[Dataset records]
▶

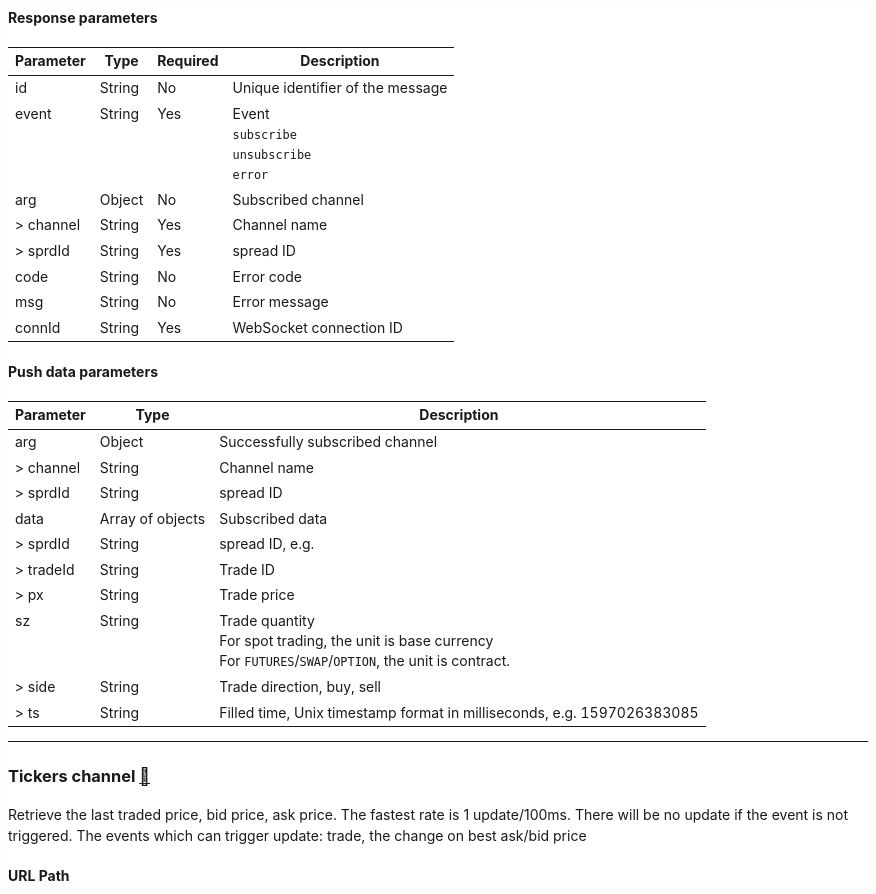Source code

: #### Response parameters

| Parameter    | Type   | Required | Description                                                                       |
| ------------ | ------ | -------- | --------------------------------------------------------------------------------- |
| id           | String | No       | Unique identifier of the message                                                  |
| event        | String | Yes      | Event<br><code>subscribe</code><br><code>unsubscribe</code><br><code>error</code> |
| arg          | Object | No       | Subscribed channel                                                                |
| &gt; channel | String | Yes      | Channel name                                                                      |
| &gt; sprdId  | String | Yes      | spread ID                                                                         |
| code         | String | No       | Error code                                                                        |
| msg          | String | No       | Error message                                                                     |
| connId       | String | Yes      | WebSocket connection ID                                                           |

#### Push data parameters

| **Parameter** | **Type**         | **Description**                                                                                                                                        |
| ------------- | ---------------- | ------------------------------------------------------------------------------------------------------------------------------------------------------ |
| arg           | Object           | Successfully subscribed channel                                                                                                                        |
| &gt; channel  | String           | Channel name                                                                                                                                           |
| &gt; sprdId   | String           | spread ID                                                                                                                                              |
| data          | Array of objects | Subscribed data                                                                                                                                        |
| &gt; sprdId   | String           | spread ID, e.g.                                                                                                                                        |
| &gt; tradeId  | String           | Trade ID                                                                                                                                               |
| &gt; px       | String           | Trade price                                                                                                                                            |
| sz            | String           | Trade quantity<br>For spot trading, the unit is base currency<br>For <code>FUTURES</code>/<code>SWAP</code>/<code>OPTION</code>, the unit is contract. |
| &gt; side     | String           | Trade direction, buy, sell                                                                                                                             |
| &gt; ts       | String           | Filled time, Unix timestamp format in milliseconds, e.g. 1597026383085                                                                                 |

---

### Tickers channel [🔗](https://www.okx.com/docs-v5/en/#spread-trading-websocket-public-channel-tickers-channel "Direct link to: https://www.okx.com/docs-v5/en/#spread-trading-websocket-public-channel-tickers-channel")

Retrieve the last traded price, bid price, ask price. The fastest rate is 1
update/100ms. There will be no update if the event is not triggered. The events
which can trigger update: trade, the change on best ask/bid price

#### URL Path
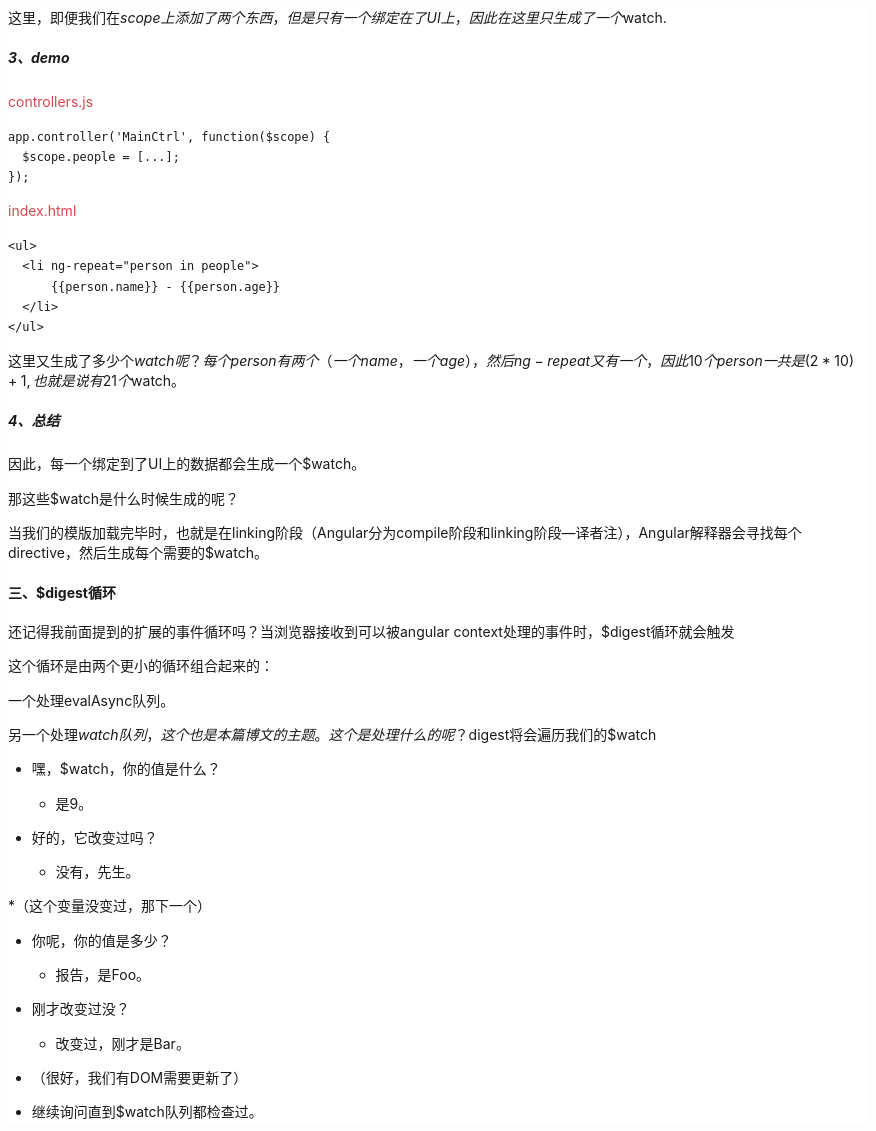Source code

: 这里，即便我们在$scope上添加了两个东西，但是只有一个绑定在了UI上，因此在这里只生成了一个$watch.

##### 3、demo

<font color="#d44950">controllers.js</font>

	app.controller('MainCtrl', function($scope) {
	  $scope.people = [...];
	});
	
<font color="#d44950">index.html</font>

	<ul>
	  <li ng-repeat="person in people">
	      {{person.name}} - {{person.age}}
	  </li>
	</ul>
	
这里又生成了多少个$watch呢？每个person有两个（一个name，一个age），然后ng-repeat又有一个，因此10个person一共是(2 * 10) +1,也就是说有21个$watch。

##### 4、总结

因此，每一个绑定到了UI上的数据都会生成一个$watch。

那这些$watch是什么时候生成的呢？

当我们的模版加载完毕时，也就是在linking阶段（Angular分为compile阶段和linking阶段—译者注），Angular解释器会寻找每个directive，然后生成每个需要的$watch。

#### 三、$digest循环

还记得我前面提到的扩展的事件循环吗？当浏览器接收到可以被angular context处理的事件时，$digest循环就会触发

这个循环是由两个更小的循环组合起来的：

一个处理evalAsync队列。

另一个处理$watch队列，这个也是本篇博文的主题。 这个是处理什么的呢？$digest将会遍历我们的$watch

* 嘿，$watch，你的值是什么？

	* 是9。

* 好的，它改变过吗？

	* 没有，先生。

*（这个变量没变过，那下一个）

* 你呢，你的值是多少？

	* 报告，是Foo。

* 刚才改变过没？

	* 改变过，刚才是Bar。

* （很好，我们有DOM需要更新了）

* 继续询问直到$watch队列都检查过。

◀

- **Description of the task**
Of the lines in the data, report each one containing the string "parameters".

- **Solved problem**
: #### Response parameters
#### Push data parameters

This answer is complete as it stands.